▸ What you need to do
Copy the text of every item below line for line, with no changes.

▸ Extracted data
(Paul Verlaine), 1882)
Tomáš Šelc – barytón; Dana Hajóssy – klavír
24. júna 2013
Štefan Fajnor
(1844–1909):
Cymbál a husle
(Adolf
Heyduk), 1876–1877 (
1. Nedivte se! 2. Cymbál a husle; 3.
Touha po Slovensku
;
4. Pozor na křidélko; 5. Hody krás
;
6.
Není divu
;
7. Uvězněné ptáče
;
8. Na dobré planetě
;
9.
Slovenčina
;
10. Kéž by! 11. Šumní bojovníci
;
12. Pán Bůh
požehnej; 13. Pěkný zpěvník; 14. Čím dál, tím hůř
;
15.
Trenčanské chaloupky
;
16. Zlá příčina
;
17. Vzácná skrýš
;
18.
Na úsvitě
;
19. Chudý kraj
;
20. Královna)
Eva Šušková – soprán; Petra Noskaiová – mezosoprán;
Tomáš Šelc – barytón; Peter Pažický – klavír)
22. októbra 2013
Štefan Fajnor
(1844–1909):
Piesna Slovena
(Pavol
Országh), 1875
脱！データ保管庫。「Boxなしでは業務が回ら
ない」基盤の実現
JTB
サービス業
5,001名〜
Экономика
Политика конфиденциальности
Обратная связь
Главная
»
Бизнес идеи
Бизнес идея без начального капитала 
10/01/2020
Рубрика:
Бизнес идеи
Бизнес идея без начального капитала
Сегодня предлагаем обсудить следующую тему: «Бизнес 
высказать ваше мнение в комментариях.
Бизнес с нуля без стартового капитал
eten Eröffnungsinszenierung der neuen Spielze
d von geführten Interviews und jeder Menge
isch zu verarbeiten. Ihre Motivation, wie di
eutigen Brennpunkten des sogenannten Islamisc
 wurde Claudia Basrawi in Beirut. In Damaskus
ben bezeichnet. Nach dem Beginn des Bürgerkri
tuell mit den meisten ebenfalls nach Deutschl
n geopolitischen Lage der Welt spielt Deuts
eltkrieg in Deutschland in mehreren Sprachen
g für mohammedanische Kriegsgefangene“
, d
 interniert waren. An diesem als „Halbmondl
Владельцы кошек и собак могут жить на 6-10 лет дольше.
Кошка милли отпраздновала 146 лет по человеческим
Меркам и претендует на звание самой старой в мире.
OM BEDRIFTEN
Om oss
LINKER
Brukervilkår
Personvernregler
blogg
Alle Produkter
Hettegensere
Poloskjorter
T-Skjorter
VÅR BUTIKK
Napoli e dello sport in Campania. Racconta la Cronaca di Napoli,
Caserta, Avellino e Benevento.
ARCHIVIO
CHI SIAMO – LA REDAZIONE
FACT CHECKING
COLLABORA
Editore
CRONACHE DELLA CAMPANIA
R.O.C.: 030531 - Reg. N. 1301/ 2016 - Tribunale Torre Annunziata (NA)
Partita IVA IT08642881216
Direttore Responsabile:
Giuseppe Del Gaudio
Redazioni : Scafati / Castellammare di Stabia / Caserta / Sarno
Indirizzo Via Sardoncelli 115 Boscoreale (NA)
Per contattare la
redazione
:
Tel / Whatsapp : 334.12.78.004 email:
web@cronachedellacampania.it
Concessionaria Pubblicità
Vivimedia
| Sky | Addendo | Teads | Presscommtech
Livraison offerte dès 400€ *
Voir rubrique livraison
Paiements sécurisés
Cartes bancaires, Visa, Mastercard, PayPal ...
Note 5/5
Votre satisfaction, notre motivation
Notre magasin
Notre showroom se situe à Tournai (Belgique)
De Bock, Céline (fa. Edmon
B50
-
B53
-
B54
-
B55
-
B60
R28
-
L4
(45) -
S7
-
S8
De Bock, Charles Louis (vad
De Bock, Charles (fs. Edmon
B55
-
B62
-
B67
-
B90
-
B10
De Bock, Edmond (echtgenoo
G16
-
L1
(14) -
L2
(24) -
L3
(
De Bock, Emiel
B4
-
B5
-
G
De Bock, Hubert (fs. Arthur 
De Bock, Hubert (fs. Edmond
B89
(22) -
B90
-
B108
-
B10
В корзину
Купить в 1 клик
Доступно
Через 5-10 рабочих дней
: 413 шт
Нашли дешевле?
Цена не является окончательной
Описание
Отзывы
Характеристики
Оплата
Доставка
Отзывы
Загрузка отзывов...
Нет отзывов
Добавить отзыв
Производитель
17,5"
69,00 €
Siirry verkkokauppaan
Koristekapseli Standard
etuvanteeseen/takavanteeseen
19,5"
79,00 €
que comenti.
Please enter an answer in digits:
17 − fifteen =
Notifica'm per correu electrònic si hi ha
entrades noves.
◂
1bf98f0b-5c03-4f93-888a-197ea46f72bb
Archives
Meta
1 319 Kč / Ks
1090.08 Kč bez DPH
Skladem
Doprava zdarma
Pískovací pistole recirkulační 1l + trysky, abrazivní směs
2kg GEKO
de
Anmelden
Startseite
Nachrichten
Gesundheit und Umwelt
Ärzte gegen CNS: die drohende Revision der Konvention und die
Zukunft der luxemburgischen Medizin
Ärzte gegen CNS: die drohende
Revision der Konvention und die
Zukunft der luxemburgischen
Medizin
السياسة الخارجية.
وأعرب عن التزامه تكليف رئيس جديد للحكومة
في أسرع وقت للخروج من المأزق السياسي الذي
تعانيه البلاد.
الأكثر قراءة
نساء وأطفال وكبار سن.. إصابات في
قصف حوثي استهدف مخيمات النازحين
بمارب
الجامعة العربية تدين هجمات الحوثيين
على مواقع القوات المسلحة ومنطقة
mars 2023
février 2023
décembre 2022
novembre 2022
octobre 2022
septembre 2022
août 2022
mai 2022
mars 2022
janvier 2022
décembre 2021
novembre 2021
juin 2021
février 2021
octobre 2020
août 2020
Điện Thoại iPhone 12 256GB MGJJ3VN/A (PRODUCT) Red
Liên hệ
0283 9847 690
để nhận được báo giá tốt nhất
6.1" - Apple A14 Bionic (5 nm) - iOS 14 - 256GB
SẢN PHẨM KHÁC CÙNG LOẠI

▸ Solution for this exercise
(Paul Verlaine), 1882)
Tomáš Šelc – barytón; Dana Hajóssy – klavír
24. júna 2013
Štefan Fajnor
(1844–1909):
Cymbál a husle
(Adolf
Heyduk), 1876–1877 (
1. Nedivte se! 2. Cymbál a husle; 3.
Touha po Slovensku
;
4. Pozor na křidélko; 5. Hody krás
;
6.
Není divu
;
7. Uvězněné ptáče
;
8. Na dobré planetě
;
9.
Slovenčina
;
10. Kéž by! 11. Šumní bojovníci
;
12. Pán Bůh
požehnej; 13. Pěkný zpěvník; 14. Čím dál, tím hůř
;
15.
Trenčanské chaloupky
;
16. Zlá příčina
;
17. Vzácná skrýš
;
18.
Na úsvitě
;
19. Chudý kraj
;
20. Královna)
Eva Šušková – soprán; Petra Noskaiová – mezosoprán;
Tomáš Šelc – barytón; Peter Pažický – klavír)
22. októbra 2013
Štefan Fajnor
(1844–1909):
Piesna Slovena
(Pavol
Országh), 1875
脱！データ保管庫。「Boxなしでは業務が回ら
ない」基盤の実現
JTB
サービス業
5,001名〜
Экономика
Политика конфиденциальности
Обратная связь
Главная
»
Бизнес идеи
Бизнес идея без начального капитала 
10/01/2020
Рубрика:
Бизнес идеи
Бизнес идея без начального капитала
Сегодня предлагаем обсудить следующую тему: «Бизнес 
высказать ваше мнение в комментариях.
Бизнес с нуля без стартового капитал
eten Eröffnungsinszenierung der neuen Spielze
d von geführten Interviews und jeder Menge
isch zu verarbeiten. Ihre Motivation, wie di
eutigen Brennpunkten des sogenannten Islamisc
 wurde Claudia Basrawi in Beirut. In Damaskus
ben bezeichnet. Nach dem Beginn des Bürgerkri
tuell mit den meisten ebenfalls nach Deutschl
n geopolitischen Lage der Welt spielt Deuts
eltkrieg in Deutschland in mehreren Sprachen
g für mohammedanische Kriegsgefangene“
, d
 interniert waren. An diesem als „Halbmondl
Владельцы кошек и собак могут жить на 6-10 лет дольше.
Кошка милли отпраздновала 146 лет по человеческим
Меркам и претендует на звание самой старой в мире.
OM BEDRIFTEN
Om oss
LINKER
Brukervilkår
Personvernregler
blogg
Alle Produkter
Hettegensere
Poloskjorter
T-Skjorter
VÅR BUTIKK
Napoli e dello sport in Campania. Racconta la Cronaca di Napoli,
Caserta, Avellino e Benevento.
ARCHIVIO
CHI SIAMO – LA REDAZIONE
FACT CHECKING
COLLABORA
Editore
CRONACHE DELLA CAMPANIA
R.O.C.: 030531 - Reg. N. 1301/ 2016 - Tribunale Torre Annunziata (NA)
Partita IVA IT08642881216
Direttore Responsabile:
Giuseppe Del Gaudio
Redazioni : Scafati / Castellammare di Stabia / Caserta / Sarno
Indirizzo Via Sardoncelli 115 Boscoreale (NA)
Per contattare la
redazione
:
Tel / Whatsapp : 334.12.78.004 email:
web@cronachedellacampania.it
Concessionaria Pubblicità
Vivimedia
| Sky | Addendo | Teads | Presscommtech
Livraison offerte dès 400€ *
Voir rubrique livraison
Paiements sécurisés
Cartes bancaires, Visa, Mastercard, PayPal ...
Note 5/5
Votre satisfaction, notre motivation
Notre magasin
Notre showroom se situe à Tournai (Belgique)
De Bock, Céline (fa. Edmon
B50
-
B53
-
B54
-
B55
-
B60
R28
-
L4
(45) -
S7
-
S8
De Bock, Charles Louis (vad
De Bock, Charles (fs. Edmon
B55
-
B62
-
B67
-
B90
-
B10
De Bock, Edmond (echtgenoo
G16
-
L1
(14) -
L2
(24) -
L3
(
De Bock, Emiel
B4
-
B5
-
G
De Bock, Hubert (fs. Arthur 
De Bock, Hubert (fs. Edmond
B89
(22) -
B90
-
B108
-
B10
В корзину
Купить в 1 клик
Доступно
Через 5-10 рабочих дней
: 413 шт
Нашли дешевле?
Цена не является окончательной
Описание
Отзывы
Характеристики
Оплата
Доставка
Отзывы
Загрузка отзывов...
Нет отзывов
Добавить отзыв
Производитель
17,5"
69,00 €
Siirry verkkokauppaan
Koristekapseli Standard
etuvanteeseen/takavanteeseen
19,5"
79,00 €
que comenti.
Please enter an answer in digits:
17 − fifteen =
Notifica'm per correu electrònic si hi ha
entrades noves.
◂
1bf98f0b-5c03-4f93-888a-197ea46f72bb
Archives
Meta
1 319 Kč / Ks
1090.08 Kč bez DPH
Skladem
Doprava zdarma
Pískovací pistole recirkulační 1l + trysky, abrazivní směs
2kg GEKO
de
Anmelden
Startseite
Nachrichten
Gesundheit und Umwelt
Ärzte gegen CNS: die drohende Revision der Konvention und die
Zukunft der luxemburgischen Medizin
Ärzte gegen CNS: die drohende
Revision der Konvention und die
Zukunft der luxemburgischen
Medizin
السياسة الخارجية.
وأعرب عن التزامه تكليف رئيس جديد للحكومة
في أسرع وقت للخروج من المأزق السياسي الذي
تعانيه البلاد.
الأكثر قراءة
نساء وأطفال وكبار سن.. إصابات في
قصف حوثي استهدف مخيمات النازحين
بمارب
الجامعة العربية تدين هجمات الحوثيين
على مواقع القوات المسلحة ومنطقة
mars 2023
février 2023
décembre 2022
novembre 2022
octobre 2022
septembre 2022
août 2022
mai 2022
mars 2022
janvier 2022
décembre 2021
novembre 2021
juin 2021
février 2021
octobre 2020
août 2020
Điện Thoại iPhone 12 256GB MGJJ3VN/A (PRODUCT) Red
Liên hệ
0283 9847 690
để nhận được báo giá tốt nhất
6.1" - Apple A14 Bionic (5 nm) - iOS 14 - 256GB
SẢN PHẨM KHÁC CÙNG LOẠI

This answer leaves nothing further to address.